___ Extrahierter Text
Twilight Zone: Film- und Musiknotizen aus den eher schummrigen Gebieten des
Pop.

1. 12. 2016 - 18:25

Futuristische Melancholie

In der Retrospektive "Triste Technik" widmet sich das Filmmuseum dem düsteren Science-Fiction-Kino der 70er Jahre.

Zugegeben freue ich mich immens auf den zweiten Leinwand-Auftritt der charmanten "Guardians Of The Galaxy", und der Trailer zu "Rogue One: A Star Wars Story" nimmt mich auch gefangen. Aber das Science-Fiction-Kino entwickelt dennoch seine maximale Intensität erst abseits von knallbuntem Eskapismus und hektischer Weltraum-Action.

Es sind rare Filme wie der eben angelaufene "Arrival", der mit bestechenden Bildern, aber gedrosseltem Tempo und todernsten Inhalten von unserer verlorenen Existenz in diesem Sonnensystem erzählt, in denen das Genre zu seiner Höchstform aufläuft.

Wer sich auf die Suche nach solchen nachdenklichen Sci-Fi-Streifen begibt, die sich dezidiert an ein erwachsenes Publikum richten, wird besonders in den 70er Jahren des vergangenen Jahrhunderts fündig. Das Filmmuseum zeigt in seiner Schau "Triste Technik: Science-Fiction und Melancholie, 1968-1983" einige der wichtigsten davon. Wem jetzt auf Grund diverser niedriger Aufmerksamkeitsspannen gleich die Augen zufallen, dem sei gesagt: Grelle und plakative Elemente werden dabei keinesfalls zu Gunsten einer bieder-bürgerlichen Pseudoseriosität ausgespart, ebensowenig wie Humor.
______
___ Extrahiertes Material
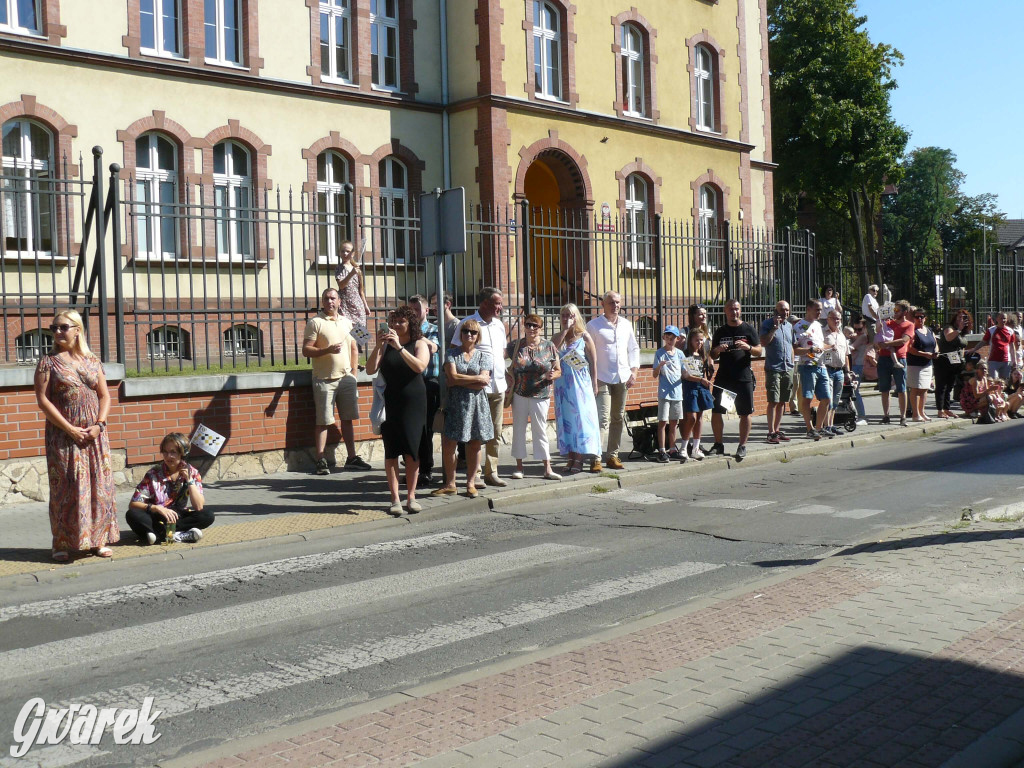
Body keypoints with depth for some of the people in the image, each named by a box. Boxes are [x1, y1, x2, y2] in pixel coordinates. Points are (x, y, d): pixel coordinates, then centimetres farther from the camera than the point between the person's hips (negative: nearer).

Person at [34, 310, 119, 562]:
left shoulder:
______
___ Extrahiertes Material
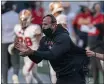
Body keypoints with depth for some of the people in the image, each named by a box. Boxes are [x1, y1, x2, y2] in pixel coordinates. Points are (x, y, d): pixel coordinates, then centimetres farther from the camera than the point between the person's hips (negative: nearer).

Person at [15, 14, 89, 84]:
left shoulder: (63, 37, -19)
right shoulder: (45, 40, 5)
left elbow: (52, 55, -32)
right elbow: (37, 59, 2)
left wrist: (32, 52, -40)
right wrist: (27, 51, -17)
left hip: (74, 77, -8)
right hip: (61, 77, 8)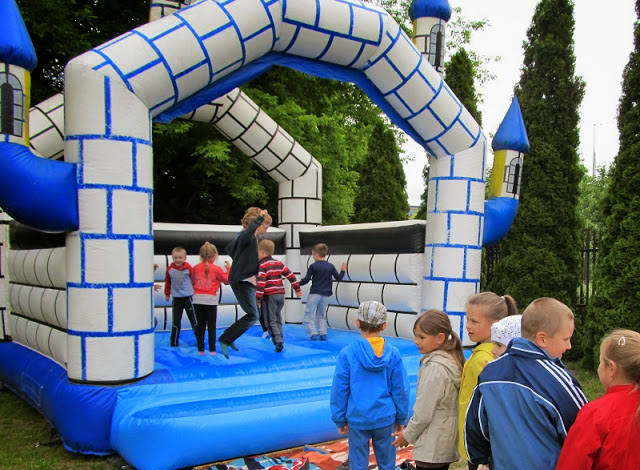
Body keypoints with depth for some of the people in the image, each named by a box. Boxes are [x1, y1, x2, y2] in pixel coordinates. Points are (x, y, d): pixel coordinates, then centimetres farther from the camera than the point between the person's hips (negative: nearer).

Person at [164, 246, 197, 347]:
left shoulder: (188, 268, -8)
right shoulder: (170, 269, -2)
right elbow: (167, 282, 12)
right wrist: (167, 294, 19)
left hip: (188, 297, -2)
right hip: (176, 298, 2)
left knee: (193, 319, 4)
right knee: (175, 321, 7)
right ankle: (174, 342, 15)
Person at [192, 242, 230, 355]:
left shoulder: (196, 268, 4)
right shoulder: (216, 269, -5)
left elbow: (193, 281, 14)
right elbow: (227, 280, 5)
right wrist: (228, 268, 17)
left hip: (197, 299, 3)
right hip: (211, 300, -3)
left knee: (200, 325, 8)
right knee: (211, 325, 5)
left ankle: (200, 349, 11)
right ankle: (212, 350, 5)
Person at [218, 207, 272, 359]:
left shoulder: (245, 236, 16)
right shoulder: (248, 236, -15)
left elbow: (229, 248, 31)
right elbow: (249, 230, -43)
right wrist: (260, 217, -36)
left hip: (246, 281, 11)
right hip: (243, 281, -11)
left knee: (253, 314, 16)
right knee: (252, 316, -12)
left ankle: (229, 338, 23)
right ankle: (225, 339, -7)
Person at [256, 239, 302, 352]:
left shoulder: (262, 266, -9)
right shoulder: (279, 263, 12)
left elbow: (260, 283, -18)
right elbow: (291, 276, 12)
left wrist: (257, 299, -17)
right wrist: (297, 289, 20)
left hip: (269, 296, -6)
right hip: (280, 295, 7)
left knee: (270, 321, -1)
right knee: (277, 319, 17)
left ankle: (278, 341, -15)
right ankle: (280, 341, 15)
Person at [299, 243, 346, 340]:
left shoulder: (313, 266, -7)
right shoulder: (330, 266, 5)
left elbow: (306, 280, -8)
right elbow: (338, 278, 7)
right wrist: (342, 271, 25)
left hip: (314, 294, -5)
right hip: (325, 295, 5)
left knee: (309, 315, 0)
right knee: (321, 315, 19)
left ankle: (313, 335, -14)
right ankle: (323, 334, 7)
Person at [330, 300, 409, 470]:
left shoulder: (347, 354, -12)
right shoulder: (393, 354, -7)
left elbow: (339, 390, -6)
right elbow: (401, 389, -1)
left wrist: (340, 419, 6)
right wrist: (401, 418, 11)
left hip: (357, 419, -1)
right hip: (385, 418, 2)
______
### [Aufgabenstellung]
Schreibe den Abschnitt im Text über die Retrospektive neu, der mit den Worten „Zugegeben freue ich“ beginnt und nach den Worten „seiner Höchstform aufläuft.“ endet. Setze darin „Raumschiff-Action“ an die Stelle von „Weltraum-Action“.

### [Schriftliche Antwort]
Zugegeben freue ich mich immens auf den zweiten Leinwand-Auftritt der charmanten "Guardians Of The Galaxy", und der Trailer zu "Rogue One: A Star Wars Story" nimmt mich auch gefangen. Aber das Science-Fiction-Kino entwickelt dennoch seine maximale Intensität erst abseits von knallbuntem Eskapismus und hektischer Raumschiff-Action.

Es sind rare Filme wie der eben angelaufene "Arrival", der mit bestechenden Bildern, aber gedrosseltem Tempo und todernsten Inhalten von unserer verlorenen Existenz in diesem Sonnensystem erzählt, in denen das Genre zu seiner Höchstform aufläuft.